**WRITTEN EXERCISE**
Pick up the account of the tabletop game session in the palace catacombs after its last sentence and carry it on in the same voice.

[start DOCUMENT]

They all being under lots of pressure, I demanded another stress save from the character with the boot in his kidneys and he fails dramatically. A botch, if I recall correctly, with the character ending up in a corner whimpering and shaking. A real nervous break down for an attack that never happened, as the doors held and the rioters moved on.

A fatal last descent 

Orientation: They came from south, there on the
right, A is where they ended up.
Time was definitely a problem, so they took as much rest as they dared and prepared for their next foray into the catacombs. With the riots just being crushed and their first attack from that direction being as effective as it has been (four dead legionaries and one witch down), the palace guards decided to be extra careful about it. They had sentries early in the catacombs, mainly runners. The group gets spotted then and there. Another fight, two legionaries join the fray. All enemies die, but some characters get wounded, too.

Still, all is well and they press onward. The door those soldiers had been guarding is the next obstacle, but not that big a problem. The group enters the palace dungeon. There are some statues, some doors with magic warding (probably tombs, they conclude) and an opulent entrance to what seems the dungeon proper. Since they have a mission (rescuing the baby) they store that information for later and move on.

The entrance: They had something Egyptian going on down there, too [source]
Two choices, left or right. Left gets the popular vote first and they follow that broad hall way a bit until the get to a crossroads of sorts, with a smaller corridor going off to the right and the hallway going on ahead. On the left the see a ghostly legionary kneeling in front of the wall between two columns. That seems dangerous so they head back and into the other direction.

The never ending watch: Well, I really came prepared ...
[source ... no idea where I got that]
Right it is now, still on that main hallway. It's when they start hearing the screams of tormented souls that things start going south. It threatens their nerves and that allows for a (normal) stress save. Failing this would make characters nervous, nothing more. But the one player with the nervous break down just the other day, well, he fails and with his nerves already being shot, he is not able to move on as the shadows themselves threaten him.

[end DOCUMENT]
[start EXTRACTED MATERIAL]

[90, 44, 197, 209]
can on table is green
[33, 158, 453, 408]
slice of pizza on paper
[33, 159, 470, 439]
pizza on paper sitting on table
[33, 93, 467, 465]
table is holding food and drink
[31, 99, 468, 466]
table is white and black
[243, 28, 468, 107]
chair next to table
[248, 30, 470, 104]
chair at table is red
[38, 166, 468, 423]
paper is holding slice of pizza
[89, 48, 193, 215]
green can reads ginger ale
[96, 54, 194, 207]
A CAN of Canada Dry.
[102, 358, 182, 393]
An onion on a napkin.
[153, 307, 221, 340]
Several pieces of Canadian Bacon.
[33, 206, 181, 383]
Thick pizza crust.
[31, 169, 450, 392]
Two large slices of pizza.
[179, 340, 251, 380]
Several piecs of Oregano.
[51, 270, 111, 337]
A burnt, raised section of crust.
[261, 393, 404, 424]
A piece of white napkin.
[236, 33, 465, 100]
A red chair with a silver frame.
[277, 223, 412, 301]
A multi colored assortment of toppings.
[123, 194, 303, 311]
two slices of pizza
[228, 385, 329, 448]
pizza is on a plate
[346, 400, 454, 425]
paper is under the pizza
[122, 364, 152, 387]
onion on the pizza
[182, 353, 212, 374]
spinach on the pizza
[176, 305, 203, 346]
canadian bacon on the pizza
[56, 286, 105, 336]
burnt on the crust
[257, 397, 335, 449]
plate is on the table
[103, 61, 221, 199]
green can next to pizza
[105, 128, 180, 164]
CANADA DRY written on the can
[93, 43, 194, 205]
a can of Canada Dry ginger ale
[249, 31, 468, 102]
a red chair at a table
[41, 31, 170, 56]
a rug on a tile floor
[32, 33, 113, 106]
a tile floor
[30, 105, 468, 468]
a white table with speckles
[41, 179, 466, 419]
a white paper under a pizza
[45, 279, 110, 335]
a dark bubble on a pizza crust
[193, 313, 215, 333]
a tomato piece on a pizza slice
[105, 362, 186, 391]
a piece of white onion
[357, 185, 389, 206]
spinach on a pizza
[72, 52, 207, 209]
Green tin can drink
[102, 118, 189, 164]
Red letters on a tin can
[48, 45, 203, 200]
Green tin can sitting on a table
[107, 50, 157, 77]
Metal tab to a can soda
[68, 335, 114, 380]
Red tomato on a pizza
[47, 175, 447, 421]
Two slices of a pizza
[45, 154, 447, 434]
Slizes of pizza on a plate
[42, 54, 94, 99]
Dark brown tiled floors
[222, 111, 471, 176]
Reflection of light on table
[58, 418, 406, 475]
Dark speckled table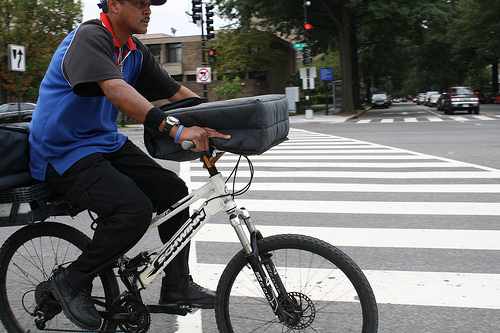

[end EXTRACTED MATERIAL]

**ANSWER FOR THIS EXERCISE**
They put him into an alcove and he hides behind his shield, the white in his eyes way to visible as he tries to penetrate the darkness around him in fear and finally decides to move back to those statues before the entrance and between the tombs. He has no luck there, as a creature is imprisoned in one of those tombs, between bones and dust. It is an oracle from another world and the dice decide that he encounters her. I interpret this as him hearing her otherworldly voice singing. He rolls his save for sanity and ... botches. One epileptic seizure later is is out of the game for good. His body just couldn't take it.
The otherworldly oracle by
the great Bastien L. Deharme [source]
One down, three to go ...

The character being unconscious means he can't hear the patrol passing the entrance, moving towards his friends.

Meanwhile the others came to another junction with some legionaries guarding another opulent exit to the right and another corridor opposite of them. Or so the group assumes. Deciding on a course of action, they decide to trick those legionaries into turning away from them with a sling shot and attack them from behind. Tension being high, I decide the legionaries don't move towards the noise, but move back into the corridor they are guarding instead, closing the gate.

That crossroad, the lights leading into A on the map [source unknown]
One of them gets hit with an arrow as a going away present before the two are out of sight, but the noise of the bow in the hallway and the gate closing alerts the patrol coming in from behind the group and they engage.

Having no time, they decide to make a run for it and instead of running ahead, the group aims for the corridor they assume to the right (see the map, at that point the players had figured out that this entrance might correspond with the other one opposite of the ghostly legionary on the other side). So they ran and they had no time to check that entrance or see anything other than that it was actually there. They saw the two stone faces at the entrance, but they couldn't see the shimmering veil between them. A trap ...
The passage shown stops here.